TDDD41/732A75: Clustering Lab

Goals

Gain familiarity with the data mining toolkit, Weka
Learn to apply clustering algorithms using Weka
Understand outputs produced by clustering tools in Weka

Procedure

Dataset
In this lab we will work with a dataset from HARTIGAN (file.06). The file has been translated into ARFF, the default data file format in Weka. Download the dataset here. The dataset gives nutrient levels of 27 kinds of food. The mounts of energy, protein, fat, calcium and iron have been measured in a 3 ounce portion of the various foods.
Press the Preprocesstab. Now Press the Open button and load food.arff. A description of each attribute can be seen by selecting the attribute from the list in the left hand side of the screen. The description appears in the right hand side of the screen. Press the Edit button, you can read and edit each instances.
More info on Explorer-Preprocessing is available in the Explorer User Guide.
Cluster Data
Several clustering algorithms are implemented in Weka. In this lab we experiment with an implementation of K-means, SimpleKmeans, and an implementation of a density-based method, MakeDensityBasedClusterer in Weka.
To cluster the data, click on the Cluster tab. Press the Choose button to select the clustering algorithm. Click on the line that has appeared to the right of the Choose button to edit the properties of the algorithm. You can find a detailed description of the algorithm by pressing the More button. Set the desired properties and press OK. In the Cluster mode, select "Use training set". Press the Ignore attributes button to specify which attributes should be used in the clustering. Click Start.
Check the output on the right hand side of the screen. You can right click the result set in the "Result list" panel and view the results of clustering in a separate window. The result window shows the centroid of each cluster as well as statistics on the number and percentage of instances assigned to different clusters. Another way of understanding the characteristics of each cluster is through visualization. We can do this by right-clicking the result set on the left "Result list" panel and selecting "Visualize cluster assignments". You also can click the Save button in the visualization window and save the result as an arff file.
More info on Explorer-Clustering is available in the Explorer User Guide.
- SimpleKmeans
- MakeDensityBasedClusters
  Now with MakeDensityBasedClusters, SimpleKMeans is turned into a denstiy-based clusterer. You can set the minimum standard deviation for normal density calculation. Experiment with the algorithm as the follows:
  1. Use the SimpleKMeans clusterer which gave the result you haven chosen in 5).
  2. Experiment with at least two different standard deviations.

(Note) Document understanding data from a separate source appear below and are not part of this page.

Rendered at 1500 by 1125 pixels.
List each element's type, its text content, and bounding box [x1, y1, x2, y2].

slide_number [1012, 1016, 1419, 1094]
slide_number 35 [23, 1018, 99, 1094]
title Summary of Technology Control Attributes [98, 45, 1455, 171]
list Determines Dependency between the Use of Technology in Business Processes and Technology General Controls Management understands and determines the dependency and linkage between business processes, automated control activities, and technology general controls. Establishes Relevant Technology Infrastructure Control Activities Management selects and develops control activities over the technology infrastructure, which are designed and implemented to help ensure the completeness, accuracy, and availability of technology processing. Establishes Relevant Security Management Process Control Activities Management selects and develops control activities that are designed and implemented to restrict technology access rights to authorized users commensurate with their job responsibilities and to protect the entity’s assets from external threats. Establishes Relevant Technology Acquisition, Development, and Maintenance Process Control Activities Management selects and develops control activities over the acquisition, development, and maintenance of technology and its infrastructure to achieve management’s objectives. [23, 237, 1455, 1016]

Compare the results. (Hint: Increasing the standard deviation to higher values will make the differences in different runs more obvious and thus it will be easier to conclude what the parameter does)

Submission

Submit a report describing your experiments. This should include the reasons why certain parameters/attributes/values were chosen, explanation of the procedure, and the explanation of the results. When explaining the experiments there is no need for explaining every step of the process (such as which buttons were clicked, etc). It is enough to say which algorithm was run and which arguements were used. In addition, do not copy-paste the full outputs from the tool. When presenting the results, present only those parts of the output which are relevant for what you are trying to explain. In cases where you are asked to compare different experiments, you should first compare the results and then try to reason about why the changes in the results occured (did not occur). Avoid writing statements without motivation, such as "Results are better/worse." In other words, explain in what respect they are better/worse and why this happened. Your lab report should also include the answers to all questions in the text.